---------- Extrait de page

Se sachant atteint d'une maladie incurable, Kristofer, un islandais de 73 ans n'a plus qu'une obsession : retrouver Miko, son amour de jeunesse. Lorsqu'il était encore étudiant à Londres, il avait choisi d'arrêter ses études pour travailler dans un restaurant japonais où il a rencontré la jeune fille. Ils se sont follement aimés. Miko cachait un secret et a disparu. 50 ans plus tard en plein Covid et contre l'avis de sa fille inquiète, il se rend à Londres. Son enquête le mènera jusqu'au Japon à Hiroshima...
Un beau film d'amour follement romantique comme on... comme je les aime. Tout est doux ici, même la cruauté de la séparation, même les révélations dramatiques. L'alternance entre les différentes époques et les différents pays (Islande, Angleterre, Japon) est fluide et toujours nécessaire au récit.
Le réalisateur nous avait habitués à des films beaucoup plus âpres (Survivre, Jar City) voire franchement rigolos (Two guns), son incursion dans le film d'amour est une totale réussite. On passe de la période heureuse et insouciante à celle plus sombre de la séparation et de l'incompréhension avec une longue ellipse de plusieurs décennies. Les explications des traumatismes anciens nous permettent de découvrir un mot nouveau "hibakusha" qui sont les survivants de la bombe atomique. Les flash-backs dévoilent les effets et conséquences sur les générations suivantes.
Les acteurs sont excellents. Magnifique.

--------------------

**Travail demandé:**
A: Dites si chacune des affirmations suivantes s'accorde avec la critique, par oui ou par non, en citant les mots qui tranchent : (i) Kristofer est un Islandais de 73 ans ; (ii) Kristofer a rencontré Miko dans un restaurant chinois ; (iii) la fille de Kristofer l'encourage à partir pour Londres.
B: D'après la critique, que désigne le mot « hibakusha » ?
C: Résumez la critique en deux phrases.

---------- Section des données

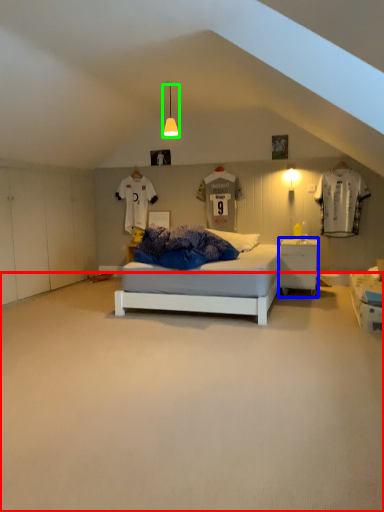
Question: Which is farther away from plain (highlighted by a red box)? nightstand (highlighted by a blue box) or light fixture (highlighted by a green box)?

Choices:
 (A) nightstand
 (B) light fixture

Answer: (B)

--------------------

**Corrigé:**
A:
(i) Oui : « Kristofer, un islandais de 73 ans ».
(ii) Non : « travailler dans un restaurant japonais où il a rencontré la jeune fille ».
(iii) Non : « contre l'avis de sa fille inquiète, il se rend à Londres ».

B: Les survivants de la bombe atomique.

C: Atteint d'une maladie incurable, Kristofer, un Islandais de 73 ans, part en plein Covid à la recherche de Miko, son amour de jeunesse rencontré à Londres, et son enquête le mène jusqu'à Hiroshima. La critique juge ce film d'amour, qui alterne avec fluidité les époques et les pays, comme une totale réussite du réalisateur, servie par des acteurs excellents.